Causes of Eye Gnat Infestations

Eye gnats are prevalent in February through September. While there are no primary causes for infestations, they’re attracted to rotting organic matter where they lay their eggs and the larvae hatch and feed.

Particularly tempting to these beasties are decomposing hay, grasses, crop debris and manure. It’s, therefore, essential to reduce the amount of these materials in your garden to prevent infestations. 

Treating Eye Gnat Infestations

Due to the immense volume of these gnats across all states, area-wide control is virtually impossible.

On an individual basis, ensure your outdoor area is free from rotting vegetation. Once they’re on your land, they’re more than happy to venture inside your home and buzz around your face. Flyscreens on porches and windows can reduce the chance of a home invasion.

Also, if you want to spend some serious cash, research shows that fences that are 8 feet high or more keep eye gnats at bay, as they fly close to the ground.

Insecticides such as imidacloprid and thiamethoxam will kill them, although they’re not ideal for the environment or your health. Instead, use a DEET repellent, which has proven efficacy against eye gnats.

Biting Gnats — Ceratopogonidae

Also known as “biting midges” and “no-see-ums,” these tiny gnats can ruin your outdoor time. With jaws designed for cutting into the skin, they induce painful bites on humans and animals, which can develop into lesions.

Causes of Biting Gnat Infestations

On the plus side, biting gnats won’t take up residence in your home, although they will venture inside to search out your tasty skin.

The garden is a different matter. While not aquatic, they adore heavily moist soil, areas close to salt marshlands and ground with a high manure content. Extensive rainfall combined with warm temperatures provides the ideal conditions for biting gnat proliferation and infestation.
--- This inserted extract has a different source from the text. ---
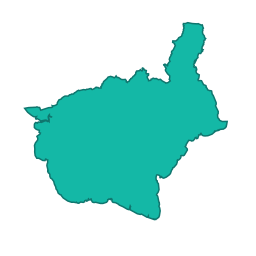 Eton, Shefa, Vanuatu, rotated 81°
{"feature_id": "77236927B17135940935596", "entity_name": "Eton", "entity_type": "district", "adm_level": 2, "iso_a3": "VUT", "parent_name": "Vanuatu", "parent_adm1": "Shefa", "projection": "orthographic", "projection_center": [168.474, -17.706], "detail": "fine", "context": "isolated", "style": "filled", "palette": "teal", "viewbox_px": 256, "rotation_deg": 81, "n_neighbors": 0, "source": "geoboundaries", "source_scale": "gbopen_adm2", "svg_char_len": 5715}
<svg xmlns="http://www.w3.org/2000/svg" viewBox="0 0 256 256"><g transform="rotate(81 128 128)"><path d="M74.6,139.7L75.9,141.0L78.3,144.8L80.4,146.0L80.5,146.8L82.1,147.2L82.8,148.3L84.2,148.3L84.1,150.5L83.2,151.4L83.2,152.7L82.7,153.1L83.9,155.3L84.4,157.3L84.1,158.0L83.3,158.2L83.1,159.1L83.5,161.4L83.3,162.8L83.7,163.9L83.1,165.9L83.5,170.3L83.0,170.9L83.6,172.7L84.7,174.4L84.8,175.3L85.7,176.3L85.9,177.1L85.6,178.2L86.0,179.0L86.1,180.6L87.1,182.0L86.6,185.2L87.2,186.9L88.0,188.5L89.0,189.6L89.4,191.8L91.9,193.8L93.4,194.2L94.2,195.9L94.4,197.3L94.4,198.9L94.1,199.4L95.4,199.3L95.8,200.0L95.5,203.2L96.8,211.4L93.9,212.1L93.6,213.5L92.9,214.6L93.1,215.7L92.3,222.8L92.4,227.0L96.8,224.6L100.1,221.6L102.0,219.5L102.4,218.4L102.4,216.7L103.0,217.3L104.2,217.8L104.6,217.7L104.9,217.2L104.5,216.7L104.5,216.1L105.5,215.2L105.8,214.4L107.4,213.2L107.2,208.4L107.6,207.2L108.7,206.1L108.7,205.6L107.7,205.0L104.5,205.1L103.2,204.4L102.6,203.6L103.3,203.7L104.7,202.9L104.7,202.3L105.4,201.2L104.8,203.0L103.7,203.8L103.6,204.4L105.4,204.9L107.2,204.5L109.3,204.9L109.0,205.1L109.0,206.5L108.1,207.5L107.9,208.6L108.9,212.6L108.1,215.5L108.9,216.8L108.4,217.1L108.5,217.7L108.1,218.4L109.2,219.6L110.2,220.0L112.9,220.4L114.5,219.3L115.6,217.8L116.4,215.9L118.5,216.5L119.3,215.3L120.6,216.2L120.8,217.1L122.0,219.3L124.0,218.7L125.7,219.1L128.3,221.8L130.6,223.1L134.1,223.3L137.0,223.9L140.7,224.0L143.6,222.8L144.0,220.7L146.7,217.3L147.2,215.1L145.8,214.3L145.8,213.9L146.7,213.6L146.9,212.3L150.0,212.9L150.8,213.5L152.6,214.0L157.5,213.6L157.4,213.9L158.5,214.1L160.0,213.6L160.4,212.9L161.5,212.5L163.6,212.7L165.4,212.3L166.1,211.3L169.1,209.7L171.9,209.5L174.9,208.6L177.0,208.6L178.4,207.7L181.5,207.1L183.2,205.5L183.5,204.6L184.0,204.6L187.0,202.9L190.7,198.9L192.5,195.4L192.8,193.2L193.5,191.3L193.2,190.5L194.1,190.0L194.6,188.3L193.7,186.4L194.5,183.8L194.0,182.3L193.1,182.1L192.8,181.1L192.9,180.5L193.7,180.3L193.6,179.4L193.1,178.5L192.4,178.6L191.8,178.1L193.0,177.4L193.1,176.7L192.8,175.9L191.7,175.4L193.5,175.5L195.6,174.7L196.3,173.3L196.3,171.6L198.2,167.0L198.6,164.6L198.0,160.8L196.8,159.5L195.6,159.2L195.6,158.3L195.0,157.8L196.3,156.0L195.3,156.5L195.0,155.8L195.9,154.9L197.3,155.3L198.4,155.0L199.1,154.4L199.8,152.0L201.4,149.8L202.8,148.6L205.0,145.2L208.1,141.4L208.8,139.8L208.7,139.5L205.3,138.0L206.1,137.7L206.8,138.3L209.2,138.6L214.1,132.3L215.3,129.4L215.1,128.2L219.1,123.2L219.2,122.7L218.1,121.7L219.6,121.9L222.6,116.3L222.7,114.2L222.3,116.1L221.4,117.9L222.3,115.8L222.3,114.1L221.0,111.6L219.5,110.7L214.9,109.2L211.9,109.2L210.1,109.7L208.5,108.9L206.3,108.8L206.1,109.1L200.7,109.3L199.6,109.5L198.6,110.3L197.8,109.9L196.0,108.2L193.7,107.0L187.7,106.7L186.2,107.6L184.8,107.4L184.3,108.1L182.7,108.3L180.6,107.9L178.9,107.0L178.9,105.9L179.6,104.6L180.8,103.7L181.5,104.2L182.1,104.0L181.9,102.8L181.4,102.5L182.8,101.4L183.1,100.5L182.5,97.9L180.6,94.3L179.6,93.2L176.6,91.6L175.2,90.3L174.3,90.0L174.1,88.9L171.5,85.8L169.1,84.6L167.6,84.4L167.2,83.9L167.6,83.3L167.4,82.8L166.3,81.1L164.8,80.2L163.7,80.2L163.5,79.3L164.0,77.7L163.6,76.6L159.0,72.8L157.8,72.8L155.3,74.4L154.5,73.5L153.5,73.2L149.7,70.0L150.3,67.6L150.8,67.2L150.7,65.6L149.1,63.7L148.4,63.5L147.9,62.3L149.2,62.0L149.1,60.8L146.9,59.5L145.9,59.3L146.1,57.8L144.9,57.2L144.7,56.8L146.6,56.0L147.4,54.9L147.9,53.2L148.1,50.2L147.2,45.9L145.3,42.8L144.9,43.1L144.5,42.7L144.8,42.3L144.7,40.8L144.3,40.0L144.6,39.9L144.6,39.3L144.3,38.2L143.9,38.3L143.8,37.0L144.0,33.9L143.1,31.9L142.0,30.7L141.4,30.7L140.6,30.2L137.0,29.0L136.3,34.0L134.7,36.4L133.6,36.6L131.8,37.7L128.8,37.5L127.9,36.7L125.8,36.3L119.8,38.1L118.1,37.1L116.6,37.0L109.4,38.7L107.5,39.6L104.6,39.6L104.2,40.1L103.8,41.7L102.7,43.4L101.2,43.7L100.0,44.5L99.8,44.3L98.3,44.4L97.0,46.6L92.8,48.0L92.3,49.8L92.4,50.5L92.1,51.2L90.9,51.2L89.7,50.2L86.7,49.3L84.8,51.6L84.1,51.8L82.2,52.0L81.9,51.4L80.7,50.9L79.9,51.1L80.2,51.3L78.7,51.2L78.2,51.8L78.6,52.4L78.5,52.7L77.8,53.5L76.7,52.8L75.2,53.2L74.4,52.0L73.2,52.3L72.3,51.7L73.2,51.2L72.5,50.8L71.5,50.8L71.3,50.4L71.7,50.1L70.3,49.3L69.4,47.9L67.9,47.9L65.8,46.8L65.4,46.3L65.8,44.6L64.6,43.5L63.6,43.4L64.0,42.7L63.8,42.3L63.1,42.2L62.4,41.6L62.0,42.7L61.5,42.9L60.9,42.3L59.6,42.2L58.6,41.2L57.9,41.2L57.7,40.5L57.1,40.1L56.4,40.3L55.6,39.6L53.7,39.5L53.2,39.0L53.1,38.2L52.3,38.0L51.8,37.3L50.6,38.3L49.1,38.2L47.0,39.3L45.8,39.5L44.1,39.3L43.1,38.7L42.2,38.9L41.2,37.9L39.9,38.3L38.3,38.4L37.7,38.6L37.8,39.5L35.9,42.4L36.0,43.2L34.9,48.1L33.3,52.5L33.8,54.9L33.5,56.9L34.8,57.4L35.8,56.6L36.5,57.3L37.9,57.0L39.4,57.9L40.6,57.9L41.3,58.6L42.9,59.0L43.3,59.6L45.7,60.7L46.8,63.8L48.2,65.0L49.5,67.1L49.0,70.1L50.4,70.5L51.8,68.8L52.5,69.0L54.0,68.4L57.8,71.0L59.2,72.9L60.1,73.2L61.5,72.9L62.1,74.0L63.0,74.1L65.1,75.8L66.7,76.5L68.9,76.1L69.5,77.2L71.2,78.8L72.7,79.1L72.8,79.4L71.0,80.9L70.7,81.7L71.1,82.8L71.8,82.7L72.3,82.0L73.6,81.8L75.0,81.0L76.5,82.0L77.4,81.9L80.6,80.5L83.0,78.6L85.1,79.0L86.5,79.7L87.5,79.0L88.1,78.9L89.5,81.6L89.5,83.8L89.1,83.9L86.9,86.8L85.0,88.3L85.0,90.5L83.5,92.3L83.5,93.9L82.7,95.4L83.3,96.5L83.3,97.5L84.5,98.1L84.5,100.3L83.3,100.2L82.4,100.8L80.7,101.1L79.9,100.9L79.2,99.5L77.8,99.2L77.5,99.6L77.4,101.3L77.1,101.5L75.7,101.5L74.2,100.9L73.7,101.5L73.6,102.4L72.7,103.0L71.7,103.2L71.0,104.2L71.3,104.7L72.7,104.5L73.7,104.9L73.7,105.5L72.3,106.7L73.2,107.6L73.1,110.6L73.9,110.9L74.1,111.5L76.1,112.1L76.5,112.9L77.2,113.4L77.8,114.8L79.2,116.2L79.7,117.6L80.4,117.9L80.8,118.9L82.0,119.5L82.4,121.3L82.9,121.6L82.1,122.5L80.9,122.3L79.6,123.0L79.4,125.5L78.9,127.1L76.7,129.4L76.4,130.8L74.7,131.6L75.6,132.5L76.3,133.8L75.4,134.8L74.3,137.1L74.6,139.7Z" fill="#14b8a6" stroke="#0f766e" stroke-width="1.5"/></g></svg>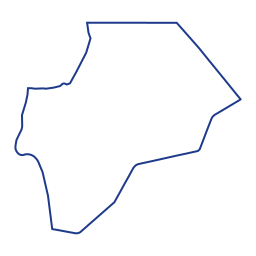 an SVG outline of Ma`an
{"feature_id": "JOR-853", "entity_name": "Ma`an", "entity_type": "Province", "adm_level": 1, "iso_a3": "JOR", "parent_name": "Jordan", "parent_adm1": "", "projection": "natural_earth1", "projection_center": [36.363, 30.219], "detail": "fine", "context": "isolated", "style": "outline", "palette": "blue", "viewbox_px": 256, "rotation_deg": 0, "n_neighbors": 0, "source": "natural_earth", "source_scale": "10m", "svg_char_len": 1164}
<svg xmlns="http://www.w3.org/2000/svg" viewBox="0 0 256 256"><path d="M176.7,22.8L187.5,35.0L198.4,47.4L198.7,47.7L198.9,48.0L199.2,48.3L199.5,48.7L208.7,60.1L217.9,71.4L227.2,82.8L236.4,94.2L240.6,99.3L240.5,99.5L240.0,99.8L233.8,103.5L223.7,109.5L214.6,114.9L212.7,116.6L211.6,118.4L209.1,124.8L206.1,132.5L203.4,139.7L199.7,149.3L197.9,151.0L188.0,153.2L176.7,155.6L164.7,158.3L152.6,161.0L145.2,162.6L137.9,164.2L135.6,165.4L133.5,167.7L128.9,176.1L125.0,183.0L119.8,192.5L114.4,202.2L107.9,207.9L98.1,216.5L89.2,224.3L80.1,232.3L77.9,233.2L75.6,233.3L66.8,231.7L57.1,229.9L52.3,229.1L52.1,228.2L48.0,195.8L42.6,172.2L38.2,161.6L36.9,159.5L35.4,157.8L33.8,156.3L32.2,155.4L30.6,154.7L28.1,154.2L25.9,154.3L24.8,154.5L23.8,154.9L22.5,155.1L21.2,155.0L19.8,154.6L18.6,153.8L17.6,152.8L16.8,151.8L16.2,150.6L15.7,149.6L15.4,147.7L15.6,145.0L16.5,139.9L21.5,129.6L22.2,126.7L22.0,115.1L25.8,102.7L27.5,94.6L28.0,88.2L31.4,88.2L34.8,88.7L43.1,88.4L46.0,88.7L53.8,87.6L59.8,86.1L61.0,85.3L61.8,84.4L62.9,83.7L63.8,83.5L64.6,83.5L66.9,84.5L70.0,83.3L76.3,71.9L86.2,52.7L90.5,38.4L88.5,32.7L87.1,22.7L176.7,22.8Z" fill="none" stroke="#1e3a8a" stroke-width="2"/></svg>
Treating Biting Gnat Infestations

Prevention is always better than cure. Where possible, try to ensure that outdoor areas are well-drained and free from any standing water. Adding sand to soil areas may improve drainage and deter these unwanted critters.

Research, published in the Journal of Vector Ecology, illustrates that carbon dioxide traps are particularly useful and can be purchased for the home.

Again, fly screens can prevent biting gnats from entering your house, but be selective. They can pass through 16-mesh grade screens, so you’ll require a size smaller than this.


Gnat infestations can ruin your indoor and outdoor time — don’t allow this to happen. Identify the gnat species by their behavior described above and take the appropriate prevention and treatment steps. Following this advice will provide you with a more pleasant and gnat-free life.